I ricercatori hanno identificato decine di migliaia di manufatti e resti organici che hanno contribuito a migliorare la comprensione di come il paesaggio sia cambiato nel tempo, come fanno vissuto le persone e come hanno affrontato sfide non dissimili da quelle affrontate oggi, come l’innalzamento del livello del mare e il cambiamento dei sistemi politici ed economici. Il progetto combina le tecniche archeologiche tradizionali con le nuove tecnologie high-tech per la terra e il mare.

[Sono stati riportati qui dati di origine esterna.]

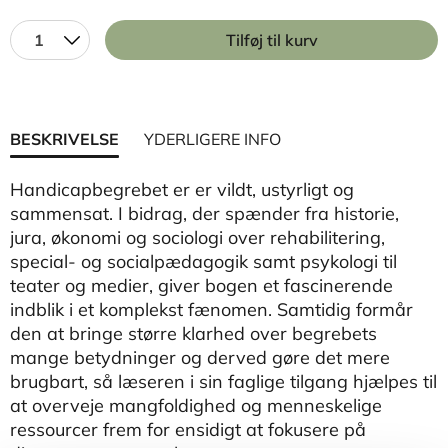
1
Tilføj til kurv
BESKRIVELSE
YDERLIGERE INFO
Handicapbegrebet er er vildt, ustyrligt og
sammensat. I bidrag, der spænder fra historie,
jura, økonomi og sociologi over rehabilitering,
special- og socialpædagogik samt psykologi til
teater og medier, giver bogen et fascinerende
indblik i et komplekst fænomen. Samtidig formår
den at bringe større klarhed over begrebets
mange betydninger og derved gøre det mere
brugbart, så læseren i sin faglige tilgang hjælpes til
at overveje mangfoldighed og menneskelige
ressourcer frem for ensidigt at fokusere på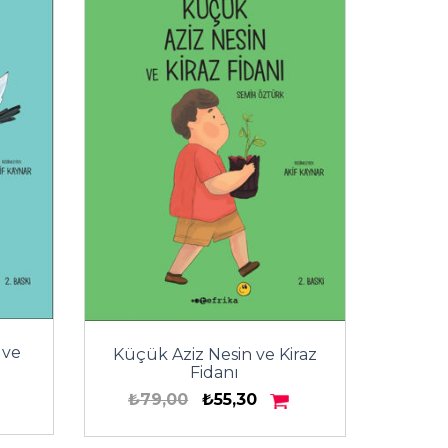
 ve
Küçük Aziz Nesin ve Kiraz
Fidanı
₺79,00
₺55,30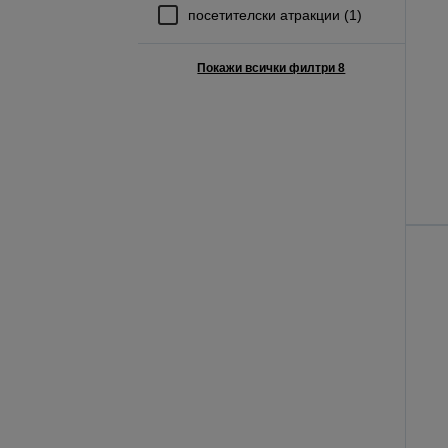
посетителски атракции (1)
Покажи всички филтри 8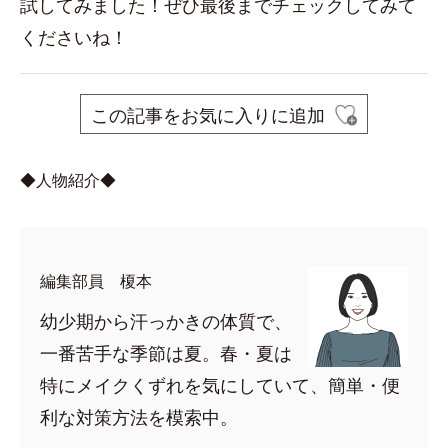
試してみました！ぜひ最後までチェックしてみて
くださいね！
この記事をお気に入りに追加
◆人物紹介◆
編集部員 榎本
幼少期から汗っかきの体質で、
一番苦手な季節は夏。春・夏は
特にメイクくずれを気にしていて、簡単・便
利な対策方法を模索中。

Il complesso lavoro di geoarcheologia marina è stato guidato da Beverly Goodman-Tchernov  e Roy Jaijel dell’Università di Haifa, in Israele. I campioni analizzati includono sedimenti provenienti dai siti della costa, offrendo ai ricercatori un’idea migliore di come la costa sia cambiata nel tempo grazie allo studio di una serie di diversi set di dati. In particolare, nei carotaggi  si conservano i resti di minuscole creature (foraminiferi) che vivevano in ambienti molto specifici dell’ambiente costiero. Invece di essere nascosta come è oggi, Vista Alegre era molto probabilmente di nuovo aperta e costruita appositamente su una penisola che si protendeva nella laguna, rendendola una destinazione più ovvia per gli antichi commercianti di canoa.

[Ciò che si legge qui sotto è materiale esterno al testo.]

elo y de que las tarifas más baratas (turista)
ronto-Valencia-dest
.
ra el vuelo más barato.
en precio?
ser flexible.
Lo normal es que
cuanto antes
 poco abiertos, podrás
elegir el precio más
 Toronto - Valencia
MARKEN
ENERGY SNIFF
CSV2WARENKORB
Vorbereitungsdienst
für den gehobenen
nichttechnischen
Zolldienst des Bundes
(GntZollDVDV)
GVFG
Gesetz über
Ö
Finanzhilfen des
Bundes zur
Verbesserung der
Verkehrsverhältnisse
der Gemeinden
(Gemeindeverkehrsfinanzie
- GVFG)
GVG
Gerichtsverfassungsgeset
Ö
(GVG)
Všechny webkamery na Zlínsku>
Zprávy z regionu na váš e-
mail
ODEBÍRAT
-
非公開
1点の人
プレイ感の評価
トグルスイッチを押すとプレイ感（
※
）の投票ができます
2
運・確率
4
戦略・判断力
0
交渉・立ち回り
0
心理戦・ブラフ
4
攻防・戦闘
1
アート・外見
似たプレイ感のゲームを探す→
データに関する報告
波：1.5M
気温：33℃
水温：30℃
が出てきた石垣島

Insieme alla ricostruzione della paleo-costa paleo, Patricia Beddows, della Northwestern University, ha combinato la ricerca sul moderno sistema idrologico analizzando i valori degli isotopi dell’ossigeno dai sedimenti per studiare come l’accesso all’acqua dolce sia cambiato nel tempo a causa dell’innalzamento del livello del mare. Il team è perfettamente consapevole di quale fattore limitante l’accesso all’acqua dolce potrebbe essere stato per le popolazioni del passato. Una teoria analizzata è che in passato delle sorgenti nei pressi del sito siano state effettivamente sommerse dall’innalzamento del livello del mare. Per cercare di identificare le infiltrazioni d’acqua dolce (che sono circa due gradi Celsius più fredde dell’acqua oceanica), il team ha utilizzato un drone dotato di una termocamera per identificare le aree che potrebbero rappresentare le passate sorgenti di acqua dolce.

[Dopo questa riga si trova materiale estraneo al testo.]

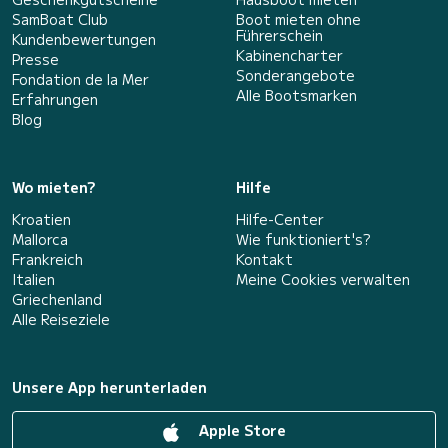
SamBoat Club
Boot mieten ohne
Führerschein
Kundenbewertungen
Kabinencharter
Presse
Sonderangebote
Fondation de la Mer
Alle Bootsmarken
Erfahrungen
Blog
Wo mieten?
Hilfe
Kroatien
Hilfe-Center
Mallorca
Wie funktioniert's?
Frankreich
Kontakt
Italien
Meine Cookies verwalten
Griechenland
Alle Reiseziele
Unsere App herunterladen
Apple Store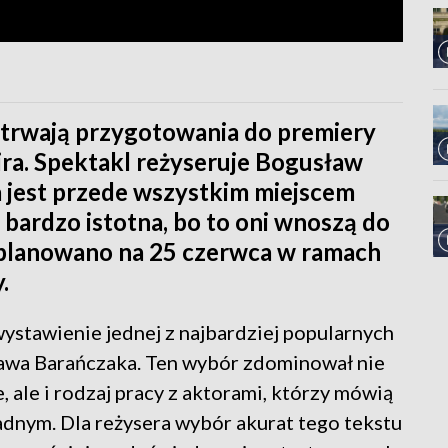
trwają przygotowania do premiery
ira. Spektakl reżyseruje Bogusław
na jest przede wszystkim miejscem
t bardzo istotna, bo to oni wnoszą do
aplanowano na 25 czerwca w ramach
.
ystawienie jednej z najbardziej popularnych
ława Barańczaka. Ten wybór zdominował nie
e, ale i rodzaj pracy z aktorami, którzy mówią
dnym. Dla reżysera wybór akurat tego tekstu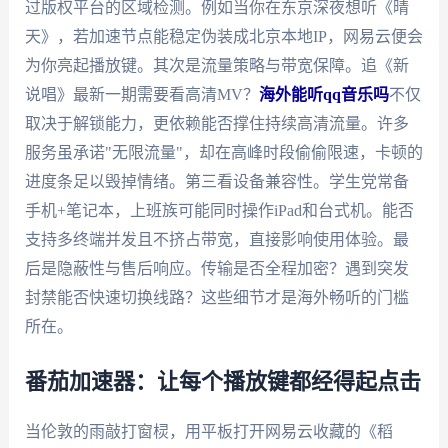
过版权平台的区域检测。例如当你在东京深夜想听《晴
天》，若加速节点能稳定伪装成北京本地IP，网易云便会
为你亮起播放键。其次是流量策略与带宽保障。追《新
说唱》最新一期需要看高清MV？
海外能听qq音乐吗
不仅
取决于解锁能力，更依赖能否撑住持续高清流量。许多
服务虽承诺"无限流量"，却在高峰时段偷偷限速，卡顿的
进度条足以毁掉情绪。第三看设备兼容性。学生党常备
手机+笔记本，上班族可能同时操作iPad和台式机。能否
支持多终端并发且不挤占带宽，直接影响使用体验。最
后是隐蔽性与售后响应。传输是否全程加密？遇到突发
封禁能否快速切换线路？这些细节才是海外畅听的门槛
所在。
番茄加速器：让每个播放键都经得起点击
当伦敦的雨敲打窗棂，用平板打开网易云收藏的《稻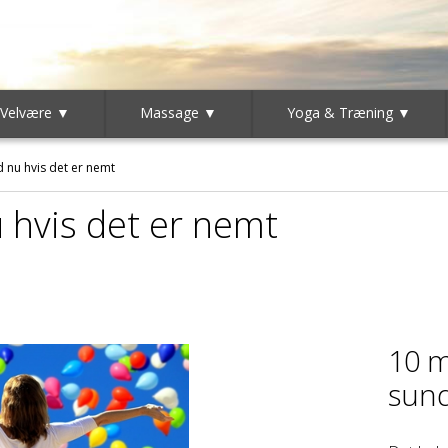
 Velvære ▼
Massage ▼
Yoga & Træning ▼
 nu hvis det er nemt
 hvis det er nemt
10 m
sund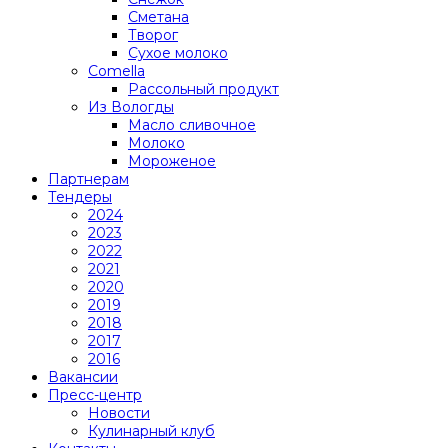
Сметана
Творог
Сухое молоко
Comеlla
Рассольный продукт
Из Вологды
Масло сливочное
Молоко
Мороженое
Партнерам
Тендеры
2024
2023
2022
2021
2020
2019
2018
2017
2016
Вакансии
Пресс-центр
Новости
Кулинарный клуб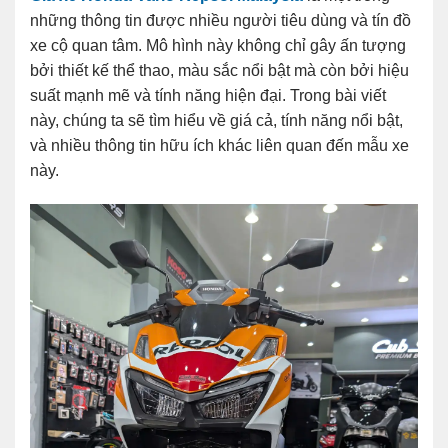
những thông tin được nhiều người tiêu dùng và tín đồ
xe cộ quan tâm. Mô hình này không chỉ gây ấn tượng
bởi thiết kế thể thao, màu sắc nổi bật mà còn bởi hiệu
suất mạnh mẽ và tính năng hiện đại. Trong bài viết
này, chúng ta sẽ tìm hiểu về giá cả, tính năng nổi bật,
và nhiều thông tin hữu ích khác liên quan đến mẫu xe
này.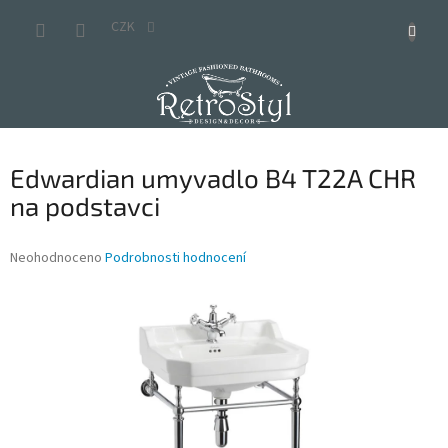
Přejít
na
CZK
obsah
Edwardian umyvadlo B4 T22A CHR
na podstavci
Průměrné
Neohodnoceno
Podrobnosti hodnocení
hodnocení
produktu
je
0,0
z
5
hvězdiček.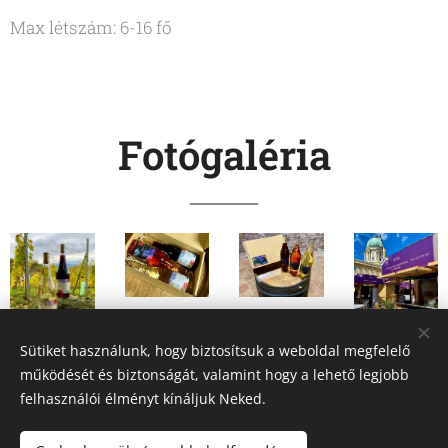
Max létszám: 6-16 fő
Fotógaléria
Sütiket használunk, hogy biztosítsuk a weboldal megfelelő
működését és biztonságát, valamint hogy a lehető legjobb
felhasználói élményt kínáljuk Neked.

Gli archeologi hanno anche scoperto decine di migliaia di frammenti di ceramica e centinaia di pezzi di ossidiana, rivelando che queste popolazioni costiere erano coinvolte in un commercio estensivo. Glover ritiene che la diversità di questi manufatti spicca rispetto a quella dei siti vicini dell’entroterra confermando che i dati archeologici rafforzino l’idea che queste popolazioni costiere avessero connessioni molto più ampie e cosmopolite perché facevano parte di reti commerciali a lunga distanza basate su canoe o piccole imbarcazioni.

Queste connessioni commerciali sono più evidenti circa 1.000 anni fa, quando i ricercatori riscontrano un importante riallineamento ed espansione nel commercio “internazionale” associato all’emergere di Chichen Itza come potente città religiosa, politica ed economica dello Yucatan.